New Delhi / Washington: The United States has formally notified that Indian imports will no longer face an additional 25 per cent tariff that had been imposed last year, a move that could significantly ease trade barriers between the world’s two largest democracies.
The US Customs and Border Protection (CBP) published an updated guidance on Tuesday stating that the extra tariff — imposed under a Trump administration executive order in August 2025 — will not apply to Indian goods entering the United States for consumption or withdrawn from warehouses for consumption on or after February 7, 2026, reported Hindustan Times.
This decision follows last week’s historic interim trade framework agreed between US President Donald Trump and Indian Prime Minister Narendra Modi, in which both sides outlined a pathway toward broader bilateral trade cooperation. Under the agreement, the U.S. also said it would reduce its tariff on other Indian imports from previous punitive levels to a lower, reciprocal rate.

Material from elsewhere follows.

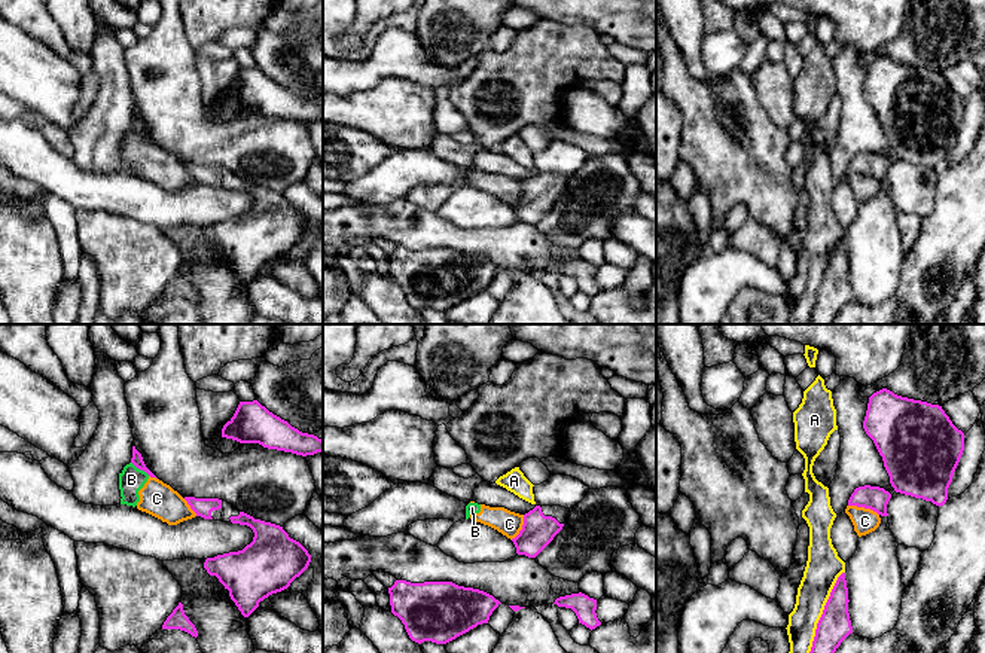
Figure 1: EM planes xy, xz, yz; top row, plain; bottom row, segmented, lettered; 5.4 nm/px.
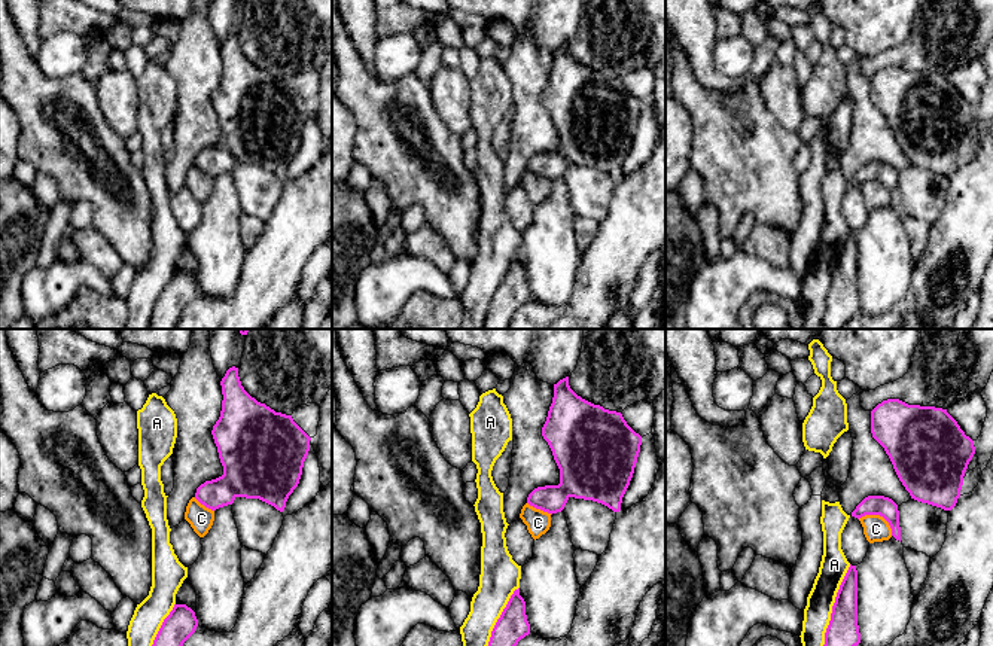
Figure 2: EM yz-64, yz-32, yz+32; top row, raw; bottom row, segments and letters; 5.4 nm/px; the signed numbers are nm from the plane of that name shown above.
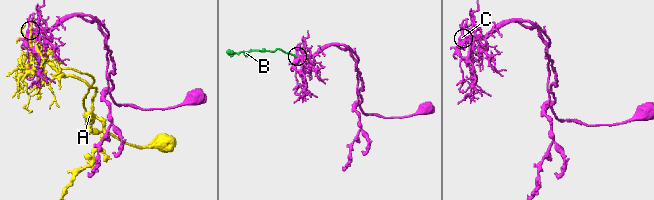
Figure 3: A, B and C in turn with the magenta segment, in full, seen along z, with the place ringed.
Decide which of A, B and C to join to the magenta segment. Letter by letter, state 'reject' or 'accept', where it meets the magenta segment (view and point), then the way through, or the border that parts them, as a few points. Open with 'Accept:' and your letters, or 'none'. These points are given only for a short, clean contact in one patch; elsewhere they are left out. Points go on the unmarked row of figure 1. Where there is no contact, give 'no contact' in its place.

In mid-2025, the Trump administration had slapped an additional 25 per cent ad valorem tariff on Indian goods as a punitive measure linked to India’s continued purchases of Russian oil, taking the overall tariff burden on many products to as high as 50 per cent when combined with existing reciprocal tariffs.
Under the interim trade framework announced on February 6 2026, the US committed to lowering its tariff on Indian imports to around 18 per cent, while India agreed to reduce tariffs on a wide range of U.S. industrial, food and agricultural products — including dried distillers’ grains, tree nuts, soybean oil, wine and spirits — and to enhance cooperation on regulatory and market access issues.
The framework also envisages India purchasing more than USD 500 billion worth of U.S. goods over the next five years across sectors such as energy, technology, agriculture and coal.
What The Customs Notification Says
According to the CBP update, the tariff lines associated with the additional 25 per cent duty have been effectively removed from the Harmonized Tariff Schedule of the United States (HTSUS), meaning products of Indian origin shipped after February 7 will not attract this levy.
However, the reciprocal tariffs established under previous executive orders — which set a base rate on Indian imports to address longstanding trade imbalances — remain in effect at the new negotiated level.
The White House, in its fact sheet last week, linked the removal of the punitive tariff to India’s commitment to stop or significantly reduce purchases of Russian oil. While India has not officially confirmed a full halt to such imports, New Delhi has signaled a willingness to boost energy imports from the United States and other markets.